Balance-Subsampled Stable Prediction
This addresses the issue of model-agnostic distribution shift in machine learning, which is a common practical problem, but the approach appears incremental as it builds on existing theory for stable prediction.
The paper tackles the problem of prediction instability caused by distribution shift between training and test data by proposing a balance-subsampled stable prediction algorithm, which significantly outperforms baseline methods in improving accuracy and stability on synthetic and real-world datasets.

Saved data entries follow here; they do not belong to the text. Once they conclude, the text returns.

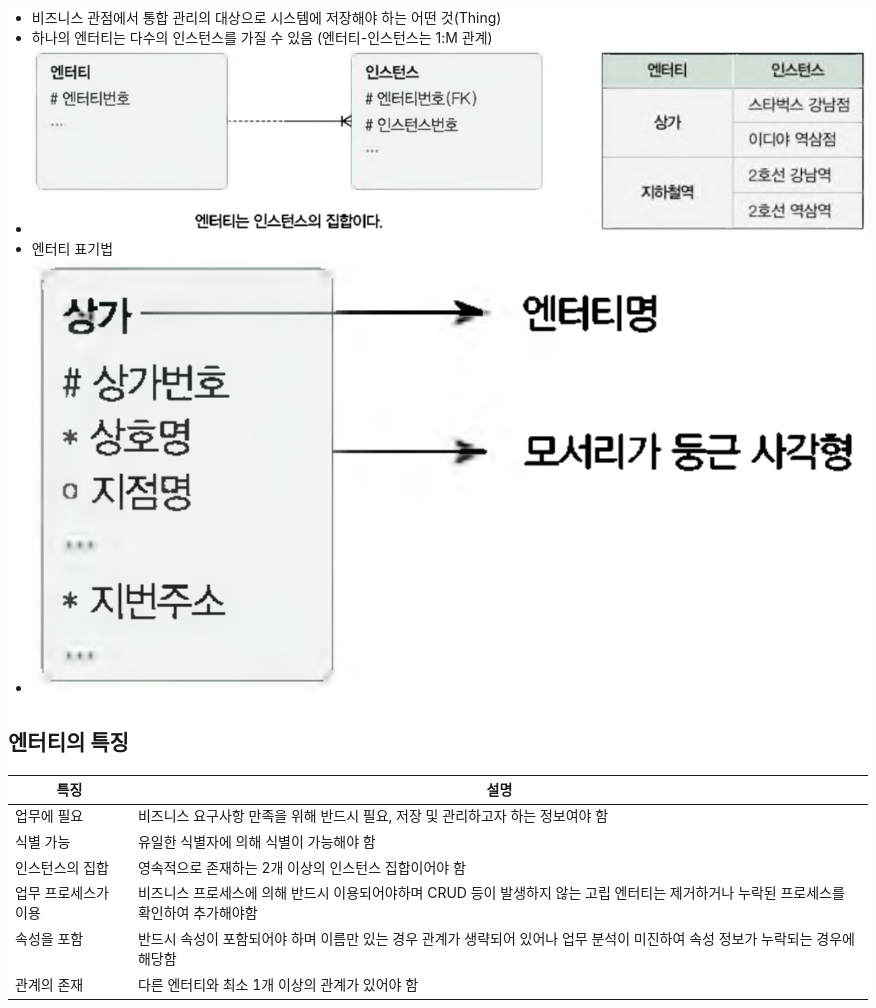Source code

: - 비즈니스 관점에서 통합 관리의 대상으로 시스템에 저장해야 하는 어떤 것(Thing)
- 하나의 엔터티는 다수의 인스턴스를 가질 수 있음 (엔터티-인스턴스는 1:M 관계)
- ![엔터티와 인스턴스의 관계](_res/20220822140428.png)
- 엔터티 표기법
- ![모서리가 둥근 사각형(바커 표기법 기준)](_res/20220822140537.png)

## 엔터티의 특징

| 특징 | 설명 |
| --- | --- |
| 업무에 필요 | 비즈니스 요구사항 만족을 위해 반드시 필요, 저장 및 관리하고자 하는 정보여야 함 |
| 식별 가능 | 유일한 식별자에 의해 식별이 가능해야 함 |
| 인스턴스의 집합 | 영속적으로 존재하는 2개 이상의 인스턴스 집합이어야 함 |
| 업무 프로세스가 이용 | 비즈니스 프로세스에 의해 반드시 이용되어야하며 CRUD 등이 발생하지 않는 고립 엔터티는 제거하거나 누락된 프로세스를 확인하여 추가해야함 |
| 속성을 포함 | 반드시 속성이 포함되어야 하며 이름만 있는 경우 관계가 생략되어 있어나 업무 분석이 미진하여 속성 정보가 누락되는 경우에 해당함 |
| 관계의 존재 | 다른 엔터티와 최소 1개 이상의 관계가 있어야 함 |
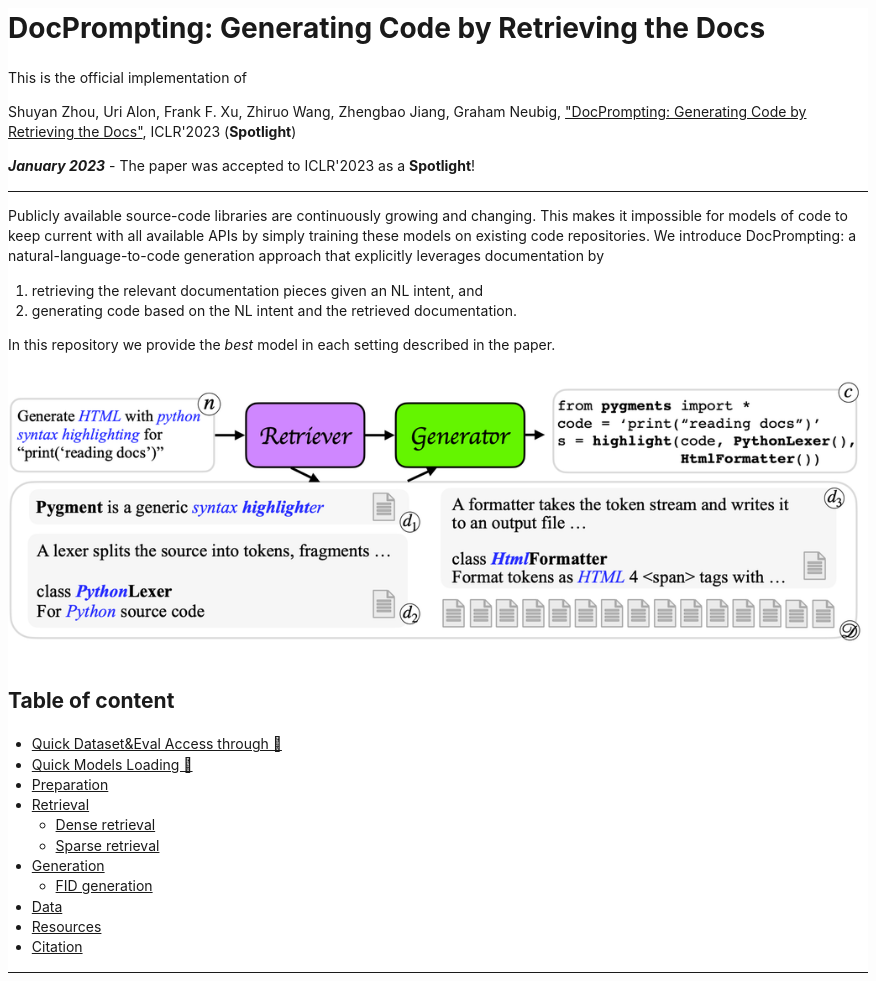 # DocPrompting: Generating Code by Retrieving the Docs
This is the official implementation of 

Shuyan Zhou, Uri Alon, Frank F. Xu, Zhiruo Wang, Zhengbao Jiang, Graham Neubig, ["DocPrompting: Generating Code by Retrieving the Docs"](https://arxiv.org/pdf/2207.05987.pdf),
ICLR'2023 (**Spotlight**) 

_**January 2023**_ - The paper was accepted to ICLR'2023 as a **Spotlight**! 

---
Publicly available source-code libraries are continuously growing and changing. 
This makes it impossible for models of code to keep current with all available APIs by simply training these models 
on existing code repositories. 
We introduce DocPrompting: a natural-language-to-code generation approach that explicitly leverages documentation by
1. retrieving the relevant documentation pieces given an NL intent, 
and
2. generating code based on the NL intent and the retrieved documentation. 

In this repository we provide the *best* model in each setting described in the paper.

![overview](media/overview.png)

## Table of content
- [Quick Dataset&Eval Access through 🤗](#huggingface--dataset--evaluation)
- [Quick Models Loading 🤗](#huggingface--models)
- [Preparation](#preparation)
- [Retrieval](#retrieval)
  * [Dense retrieval](#dense-retrieval)
  * [Sparse retrieval](#sparse-retrieval)
- [Generation](#generation)
  * [FID generation](#fid-generation)
- [Data](#data)
- [Resources](#resources)
- [Citation](#citation)

---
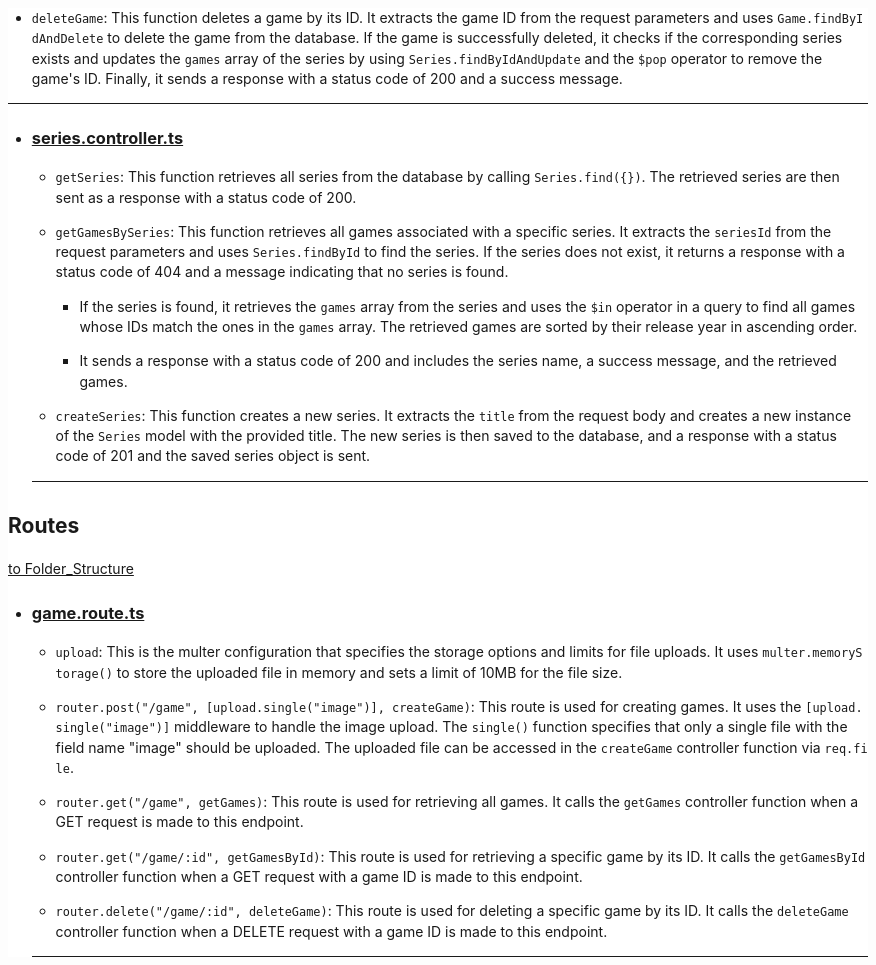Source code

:   - `deleteGame`: This function deletes a game by its ID. It extracts the game ID from the request parameters and uses `Game.findByIdAndDelete` to delete the game from the database. If the game is successfully deleted, it checks if the corresponding series exists and updates the `games` array of the series by using `Series.findByIdAndUpdate` and the `$pop` operator to remove the game's ID. Finally, it sends a response with a status code of 200 and a success message.

  <hr>

- ### [series.controller.ts](/src/controllers/series.controller.ts)

  - `getSeries`: This function retrieves all series from the database by calling `Series.find({})`. The retrieved series are then sent as a response with a status code of 200.

  - `getGamesBySeries`: This function retrieves all games associated with a specific series. It extracts the `seriesId` from the request parameters and uses `Series.findById` to find the series. If the series does not exist, it returns a response with a status code of 404 and a message indicating that no series is found.

    - If the series is found, it retrieves the `games` array from the series and uses the `$in` operator in a query to find all games whose IDs match the ones in the `games` array. The retrieved games are sorted by their release year in ascending order.

    - It sends a response with a status code of 200 and includes the series name, a success message, and the retrieved games.

  - `createSeries`: This function creates a new series. It extracts the `title` from the request body and creates a new instance of the `Series` model with the provided title. The new series is then saved to the database, and a response with a status code of 201 and the saved series object is sent.

  <hr>

## Routes

[to Folder_Structure](#folder-structure)

- ### [game.route.ts](/src/routes/game.route.ts)

  - `upload`: This is the multer configuration that specifies the storage options and limits for file uploads. It uses `multer.memoryStorage()` to store the uploaded file in memory and sets a limit of 10MB for the file size.

  - `router.post("/game", [upload.single("image")], createGame)`: This route is used for creating games. It uses the `[upload.single("image")]` middleware to handle the image upload. The `single()` function specifies that only a single file with the field name "image" should be uploaded. The uploaded file can be accessed in the `createGame` controller function via `req.file`.

  - `router.get("/game", getGames)`: This route is used for retrieving all games. It calls the `getGames` controller function when a GET request is made to this endpoint.

  - `router.get("/game/:id", getGamesById)`: This route is used for retrieving a specific game by its ID. It calls the `getGamesById` controller function when a GET request with a game ID is made to this endpoint.

  - `router.delete("/game/:id", deleteGame)`: This route is used for deleting a specific game by its ID. It calls the `deleteGame` controller function when a DELETE request with a game ID is made to this endpoint.

  <hr>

In machine learning, it is commonly assumed that training and test data share the same population distribution. However, this assumption is often violated in practice because the sample selection bias may induce the distribution shift from training data to test data. Such a model-agnostic distribution shift usually leads to prediction instability across unknown test data. In this paper, we propose a novel balance-subsampled stable prediction (BSSP) algorithm based on the theory of fractional factorial design. It isolates the clear effect of each predictor from the confounding variables. A design-theoretic analysis shows that the proposed method can reduce the confounding effects among predictors induced by the distribution shift, hence improve both the accuracy of parameter estimation and prediction stability. Numerical experiments on both synthetic and real-world data sets demonstrate that our BSSP algorithm significantly outperforms the baseline methods for stable prediction across unknown test data.